I didn't blog last weekend (well my weekend, which is Moday and Tuesday) because my mom came down to visit for a few days. I took her to the beach, which was wrapped in a kind of foggy haze when we got there, even though it was still sunny. It was like a dream, or like when they do flashbacks on soap operas and the edges of the screen are all fuzzed out. She'd never seen waves so big before, but after half an hour of standing in the breakers she came out with me. She almost drowned a couple of times, I'm sure, but she had blast. Later on her ankle swelled up and I kept thinking, "Crap, I broke my mother," but we figured out it was from the hole that she stepped into on the hotel lawn and not from bouncing around in the waves. I took her out to Montauk Point to see the freakin' gi-normous lighthouse and the cliffs, and we ate out threee times a day and just enjoyed each others' company.

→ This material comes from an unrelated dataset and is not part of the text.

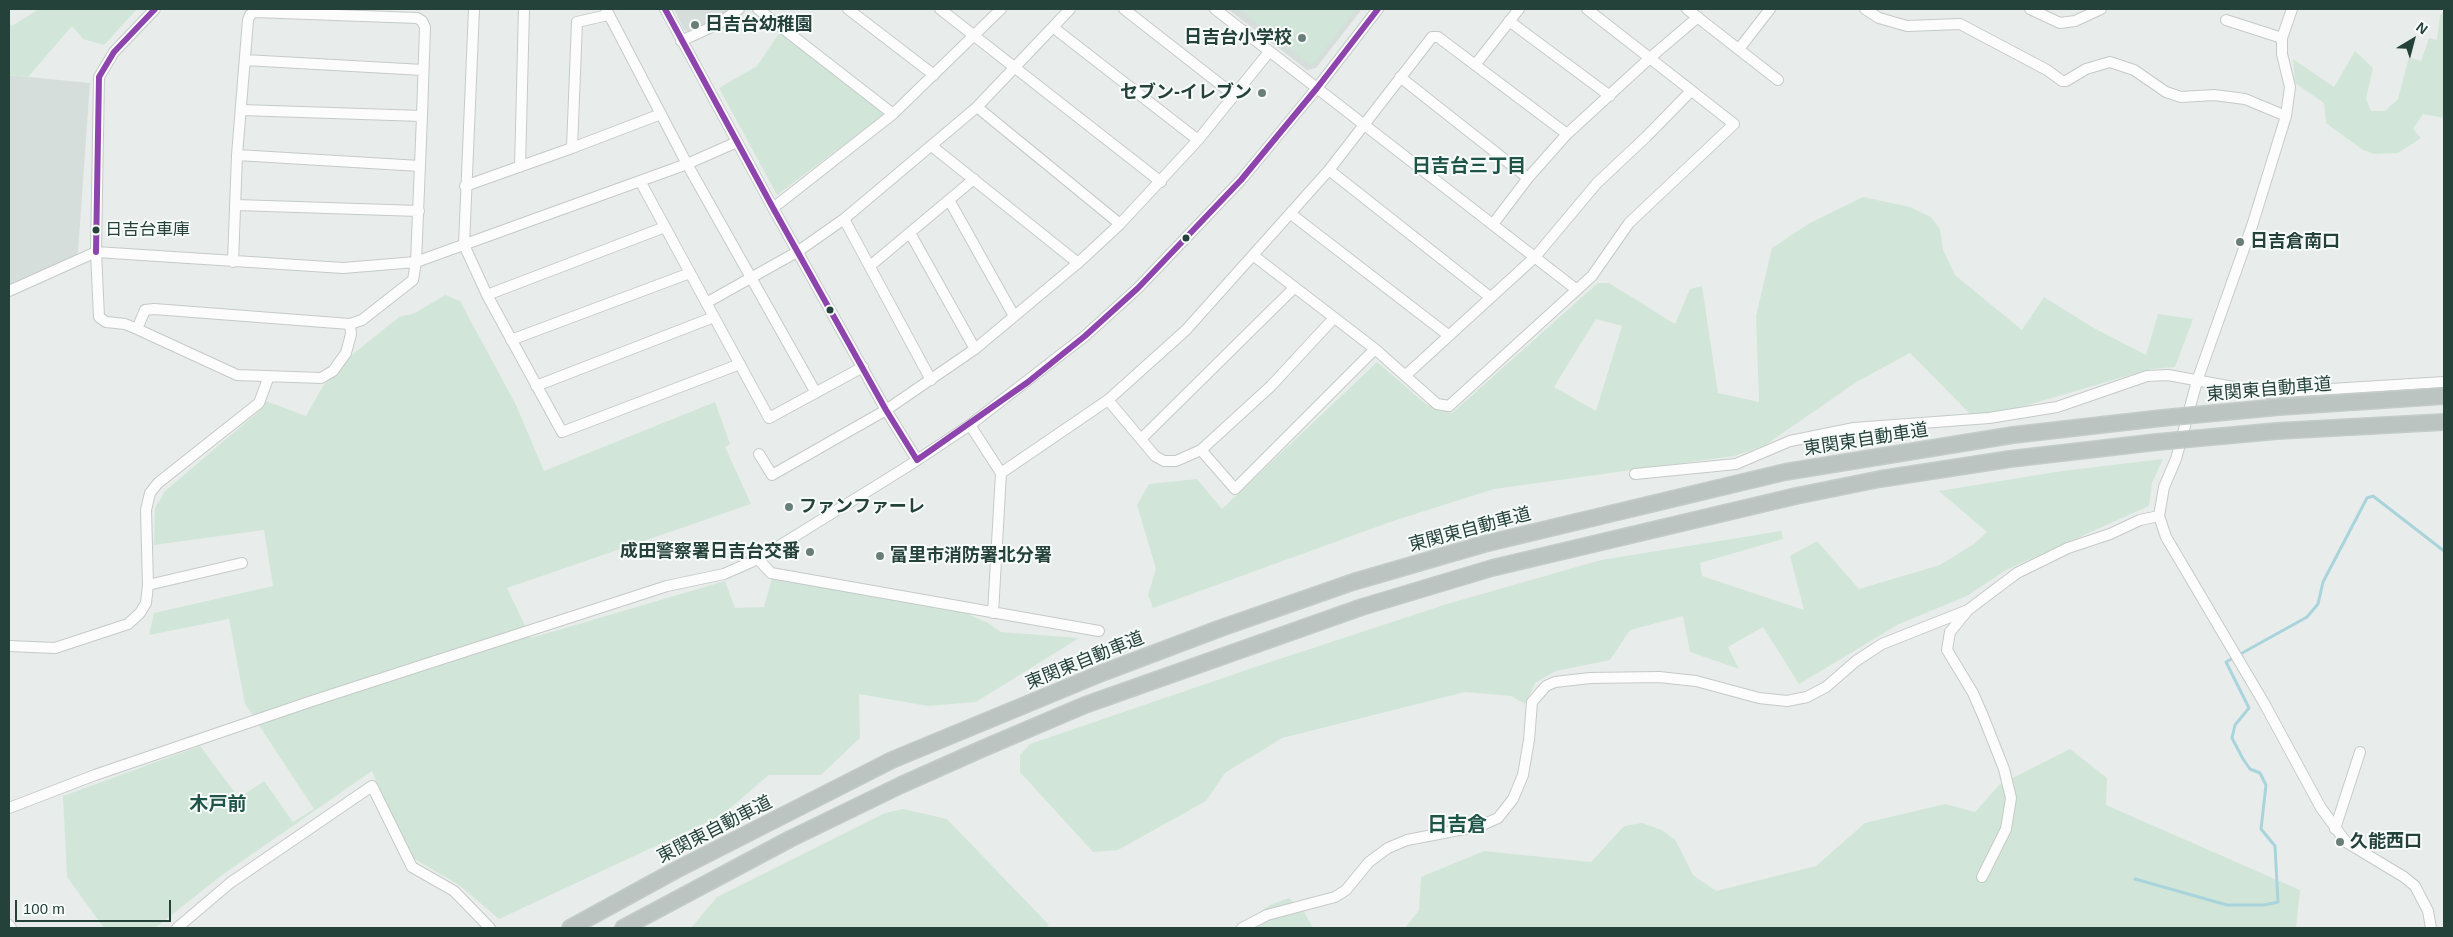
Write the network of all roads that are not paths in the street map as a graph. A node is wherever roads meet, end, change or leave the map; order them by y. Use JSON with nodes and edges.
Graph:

My father, however, is not doing very well. He was sick to his stomach two weeks ago, and then a day or two later suddenly had excruciating back pain. He could barely walk and the emergency room wouldn't admit him because they didn't have his primary care physician's permission. When he got back home he couldn't walk up the stairs to his apartment. He called an ambulance and when they couldn't get him up they had to call the fire department. My father isn't morbidly obese or anything, but he's a big guy. Finally, he got admitted into Salem Hospital, where he still is (The bastard told his girlfriend not to call me because he didn't want me to worry about him, but he should know from the last time he was in the hospital that I will find out where he is and get pissed that he didn't call me). They don't know what's wrong with him, except that his spinal cord is inflamed, possibly from a bacterial infection. When I was seven he had a slipped disc. We had to put the sofa bed mattress on the floor in the living room because he couldn't get into his bed and he had to get around with a walker. He says that was nothing compared to the pain he's in now. He can't sit up, or even roll over. If it is a bacterial thing, he could be laid up for another five weeks while the antibiotics. It really sucks being so far away from home sometimes. There's nothing I can do for him, but at least I could keep him company. He must be bored out his mind seeing as he can't do much of anything except lie on his back.